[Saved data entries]

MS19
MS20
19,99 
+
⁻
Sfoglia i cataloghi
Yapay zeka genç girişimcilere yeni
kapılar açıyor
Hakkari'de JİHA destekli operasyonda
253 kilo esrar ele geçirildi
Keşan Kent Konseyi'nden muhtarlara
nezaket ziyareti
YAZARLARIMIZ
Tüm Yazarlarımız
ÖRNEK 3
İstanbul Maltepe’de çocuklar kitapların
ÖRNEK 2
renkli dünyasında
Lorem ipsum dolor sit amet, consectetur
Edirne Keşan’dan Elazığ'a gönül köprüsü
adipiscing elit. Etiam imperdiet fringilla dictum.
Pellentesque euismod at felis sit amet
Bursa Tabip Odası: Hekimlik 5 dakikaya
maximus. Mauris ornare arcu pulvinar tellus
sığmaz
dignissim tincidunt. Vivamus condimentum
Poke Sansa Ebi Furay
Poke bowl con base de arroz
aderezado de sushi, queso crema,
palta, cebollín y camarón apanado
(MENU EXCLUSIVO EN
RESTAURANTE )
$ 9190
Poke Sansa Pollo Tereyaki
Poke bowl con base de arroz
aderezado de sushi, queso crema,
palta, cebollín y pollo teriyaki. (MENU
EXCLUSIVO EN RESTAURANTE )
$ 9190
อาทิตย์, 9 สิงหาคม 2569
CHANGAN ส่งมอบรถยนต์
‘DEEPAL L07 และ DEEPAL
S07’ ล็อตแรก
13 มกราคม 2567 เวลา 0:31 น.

▸ **Task statement**
A verbatim copy of all the entries is the expected result.

▸ **Answer box**
MS19
MS20
19,99 
+
⁻
Sfoglia i cataloghi
Yapay zeka genç girişimcilere yeni
kapılar açıyor
Hakkari'de JİHA destekli operasyonda
253 kilo esrar ele geçirildi
Keşan Kent Konseyi'nden muhtarlara
nezaket ziyareti
YAZARLARIMIZ
Tüm Yazarlarımız
ÖRNEK 3
İstanbul Maltepe’de çocuklar kitapların
ÖRNEK 2
renkli dünyasında
Lorem ipsum dolor sit amet, consectetur
Edirne Keşan’dan Elazığ'a gönül köprüsü
adipiscing elit. Etiam imperdiet fringilla dictum.
Pellentesque euismod at felis sit amet
Bursa Tabip Odası: Hekimlik 5 dakikaya
maximus. Mauris ornare arcu pulvinar tellus
sığmaz
dignissim tincidunt. Vivamus condimentum
Poke Sansa Ebi Furay
Poke bowl con base de arroz
aderezado de sushi, queso crema,
palta, cebollín y camarón apanado
(MENU EXCLUSIVO EN
RESTAURANTE )
$ 9190
Poke Sansa Pollo Tereyaki
Poke bowl con base de arroz
aderezado de sushi, queso crema,
palta, cebollín y pollo teriyaki. (MENU
EXCLUSIVO EN RESTAURANTE )
$ 9190
อาทิตย์, 9 สิงหาคม 2569
CHANGAN ส่งมอบรถยนต์
‘DEEPAL L07 และ DEEPAL
S07’ ล็อตแรก
13 มกราคม 2567 เวลา 0:31 น.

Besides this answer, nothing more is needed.